Let $X$ be a metric space and $Y$ be a compact metric space. I want to show that the graph of $f$, $G\subset X\times Y$ is closed $\iff$ $f:X\to Y$ is continuous.
I'm not sure where the compactness of $Y$ comes into play. I think I've already proven $f$ continuous $\implies G$ closed without using compactness, so I think it's supposed to be used in the other direction. Here's my attempt at $G$ is closed $\implies f$ is continuous:
Let $(x_n)\subset X$ be a sequence such that $x_n\to x\in X$. Now consider the sequence $((x_n,f(x_n)))\subset G$. Since $G$ is closed, $L=\text{lim}(x_n,f(x_n))\in G$. But $L=(\text{lim} x_n,\text{lim} f(x_n))=(x,\text{lim} f(x_n))$. So for $L$ to be in $G$, we must have $\text{lim}f(x_n)=f(x)=f(\text{lim}x_n)$. So $f$ is continuous.
Is there something wrong with my solution? Where is compactness of $Y$ needed?
Closedness of the graph only needs that $Y$ is Hausdorff and nothing on $X$ (so the assumptions are somewhat overkill for that direction).

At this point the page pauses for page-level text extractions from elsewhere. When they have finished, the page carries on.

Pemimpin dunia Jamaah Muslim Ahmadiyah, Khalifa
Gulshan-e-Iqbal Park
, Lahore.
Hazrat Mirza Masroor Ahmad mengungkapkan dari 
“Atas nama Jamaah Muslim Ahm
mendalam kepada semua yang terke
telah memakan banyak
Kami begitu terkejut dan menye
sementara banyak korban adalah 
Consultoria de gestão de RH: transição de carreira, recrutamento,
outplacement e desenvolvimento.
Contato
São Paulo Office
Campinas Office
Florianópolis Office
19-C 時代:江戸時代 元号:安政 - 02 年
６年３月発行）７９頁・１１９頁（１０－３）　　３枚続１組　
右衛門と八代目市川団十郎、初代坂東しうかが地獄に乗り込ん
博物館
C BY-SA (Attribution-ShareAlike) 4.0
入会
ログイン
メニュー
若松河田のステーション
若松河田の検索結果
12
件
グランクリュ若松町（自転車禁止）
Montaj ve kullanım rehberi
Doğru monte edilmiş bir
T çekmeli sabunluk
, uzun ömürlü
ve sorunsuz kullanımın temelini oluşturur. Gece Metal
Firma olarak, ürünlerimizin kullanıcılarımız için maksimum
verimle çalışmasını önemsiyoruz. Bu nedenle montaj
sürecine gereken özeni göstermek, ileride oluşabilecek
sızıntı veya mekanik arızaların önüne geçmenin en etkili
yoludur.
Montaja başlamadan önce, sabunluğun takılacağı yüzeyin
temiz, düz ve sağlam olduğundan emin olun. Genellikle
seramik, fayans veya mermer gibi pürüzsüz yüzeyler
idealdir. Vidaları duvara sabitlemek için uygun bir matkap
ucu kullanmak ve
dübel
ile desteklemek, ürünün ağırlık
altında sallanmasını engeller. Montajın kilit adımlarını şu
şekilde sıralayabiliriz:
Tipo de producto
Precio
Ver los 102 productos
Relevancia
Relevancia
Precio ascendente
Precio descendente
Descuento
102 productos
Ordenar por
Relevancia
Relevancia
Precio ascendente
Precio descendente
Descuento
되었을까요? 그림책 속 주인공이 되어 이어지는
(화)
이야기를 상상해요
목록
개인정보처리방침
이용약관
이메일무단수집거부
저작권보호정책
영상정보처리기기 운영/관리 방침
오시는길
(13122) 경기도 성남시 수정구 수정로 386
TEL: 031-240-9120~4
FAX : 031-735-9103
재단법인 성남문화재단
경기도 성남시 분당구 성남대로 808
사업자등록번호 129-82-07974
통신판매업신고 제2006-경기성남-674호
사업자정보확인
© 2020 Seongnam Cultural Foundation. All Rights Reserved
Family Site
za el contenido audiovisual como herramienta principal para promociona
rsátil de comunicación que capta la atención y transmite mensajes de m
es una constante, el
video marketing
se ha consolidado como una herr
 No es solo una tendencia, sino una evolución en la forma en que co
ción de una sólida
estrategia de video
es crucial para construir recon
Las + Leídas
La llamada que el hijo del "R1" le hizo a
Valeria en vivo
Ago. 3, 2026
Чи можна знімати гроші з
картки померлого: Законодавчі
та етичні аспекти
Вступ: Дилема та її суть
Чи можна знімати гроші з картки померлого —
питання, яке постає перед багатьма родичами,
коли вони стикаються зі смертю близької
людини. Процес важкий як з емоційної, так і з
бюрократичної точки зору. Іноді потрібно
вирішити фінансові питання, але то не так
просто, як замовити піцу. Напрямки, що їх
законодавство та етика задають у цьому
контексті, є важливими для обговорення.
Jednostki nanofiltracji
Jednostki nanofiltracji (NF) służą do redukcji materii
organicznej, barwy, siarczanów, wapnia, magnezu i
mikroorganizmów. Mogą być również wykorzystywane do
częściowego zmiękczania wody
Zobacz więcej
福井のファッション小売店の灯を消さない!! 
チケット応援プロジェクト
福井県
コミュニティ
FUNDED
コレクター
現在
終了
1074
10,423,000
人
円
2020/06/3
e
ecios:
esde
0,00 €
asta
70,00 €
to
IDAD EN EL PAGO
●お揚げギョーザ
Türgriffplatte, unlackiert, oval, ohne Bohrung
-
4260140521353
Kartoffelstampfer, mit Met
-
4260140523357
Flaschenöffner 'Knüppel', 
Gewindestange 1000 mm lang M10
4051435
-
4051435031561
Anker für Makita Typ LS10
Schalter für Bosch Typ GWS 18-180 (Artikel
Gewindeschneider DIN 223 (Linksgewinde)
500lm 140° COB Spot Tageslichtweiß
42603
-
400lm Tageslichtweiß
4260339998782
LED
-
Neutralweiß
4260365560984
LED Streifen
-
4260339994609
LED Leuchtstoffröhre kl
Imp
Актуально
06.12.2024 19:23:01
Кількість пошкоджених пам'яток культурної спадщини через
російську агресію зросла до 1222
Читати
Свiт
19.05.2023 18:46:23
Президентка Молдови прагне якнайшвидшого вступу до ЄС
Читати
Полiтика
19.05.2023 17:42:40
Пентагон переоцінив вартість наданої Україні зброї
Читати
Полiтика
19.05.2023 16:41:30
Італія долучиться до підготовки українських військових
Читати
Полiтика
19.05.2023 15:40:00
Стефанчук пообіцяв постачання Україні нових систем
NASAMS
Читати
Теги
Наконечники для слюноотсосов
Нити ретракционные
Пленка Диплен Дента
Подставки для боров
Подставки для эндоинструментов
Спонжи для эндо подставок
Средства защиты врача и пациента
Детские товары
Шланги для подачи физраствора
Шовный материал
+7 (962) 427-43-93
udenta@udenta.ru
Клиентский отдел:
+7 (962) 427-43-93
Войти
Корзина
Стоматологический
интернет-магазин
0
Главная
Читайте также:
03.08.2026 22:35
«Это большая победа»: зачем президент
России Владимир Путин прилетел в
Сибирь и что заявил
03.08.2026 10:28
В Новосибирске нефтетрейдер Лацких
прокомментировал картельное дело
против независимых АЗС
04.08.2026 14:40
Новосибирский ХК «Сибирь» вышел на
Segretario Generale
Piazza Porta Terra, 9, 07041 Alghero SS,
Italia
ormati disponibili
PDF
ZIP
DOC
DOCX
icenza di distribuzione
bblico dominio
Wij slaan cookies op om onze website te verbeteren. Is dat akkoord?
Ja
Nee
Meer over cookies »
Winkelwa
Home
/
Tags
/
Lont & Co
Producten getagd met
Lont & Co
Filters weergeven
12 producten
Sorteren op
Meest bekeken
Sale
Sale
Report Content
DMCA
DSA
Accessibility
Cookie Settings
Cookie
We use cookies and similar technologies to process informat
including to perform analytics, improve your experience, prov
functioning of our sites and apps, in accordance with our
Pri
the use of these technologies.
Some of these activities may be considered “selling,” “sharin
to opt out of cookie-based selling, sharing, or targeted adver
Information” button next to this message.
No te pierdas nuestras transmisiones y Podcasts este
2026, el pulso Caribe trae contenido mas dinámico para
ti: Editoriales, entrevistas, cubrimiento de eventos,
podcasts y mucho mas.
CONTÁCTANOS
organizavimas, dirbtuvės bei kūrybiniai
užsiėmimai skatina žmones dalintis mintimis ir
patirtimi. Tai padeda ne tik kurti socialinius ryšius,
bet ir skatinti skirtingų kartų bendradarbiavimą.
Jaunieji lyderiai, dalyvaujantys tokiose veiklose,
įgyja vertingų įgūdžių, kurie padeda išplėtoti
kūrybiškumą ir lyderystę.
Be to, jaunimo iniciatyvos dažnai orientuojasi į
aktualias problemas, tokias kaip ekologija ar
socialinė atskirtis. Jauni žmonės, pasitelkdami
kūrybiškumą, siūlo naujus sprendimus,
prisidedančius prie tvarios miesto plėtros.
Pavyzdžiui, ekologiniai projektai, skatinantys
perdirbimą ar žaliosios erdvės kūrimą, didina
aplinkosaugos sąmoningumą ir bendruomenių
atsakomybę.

The limit $L$ of $(x_n, f(x_n))$ need not exist. But $(f(x_n))_n$ is a sequence in a compact space $Y$, so there is a subsequence $(f(x_{n_k}))_k \rightarrow y \in Y$.
Then $((x_{n_k}, f_{n_k}))_k$ is a sequence in $G$, and converges to $(x,y)$ (coordinate-wise convergence in the product), so $(x,y) \in G$ and so $y = f(x)$. You'd think you're almost there, but we have not shown that $f(x_n)$ converges to $f(x)$, only a subsequence. So I think then you're not quite finished with what you had to show.
So I think a better proof starts by assuming a contradiction: let $x_n \rightarrow x$ and suppose (for a contradiction) that $f(x_n) \nrightarrow f(x)$. The latter means that there is an $\varepsilon > 0$ such that $Y \setminus B(f(x), \varepsilon)$ contains infinitely many $f(x_n)$, so we can find a subsequence $x_{n_k}$ (that still converges to $x$) such that $d(f(x_{n_k}, f(x)) \ge \varepsilon$. The latter subsequence $f(x_{n_k})$ is a sequence in the compact $Y \setminus B(f(x),\varepsilon)$ so has a convergent subsubsequence $(f(x_{n_{k_l}}))_l$ that converges to some $ y \in Y \setminus B(f(x),\varepsilon)$. As before $(x_{n_{k_l}},f(x_{n_{k_l}}))_l$ converges to $(x,y)$ so $(x,y) \in G$ and $y = f(x)$, which cannot be, as $d(y,f(x)) \ge \varepsilon$.
So that shows that $f(x_n) \rightarrow f(x)$ and $f$ is continuous.
I think this can be made to work in a non-metric setting using nets, subnets and accumulation points, but I'll stop here, as the question and its proof were specifically for metric spaces.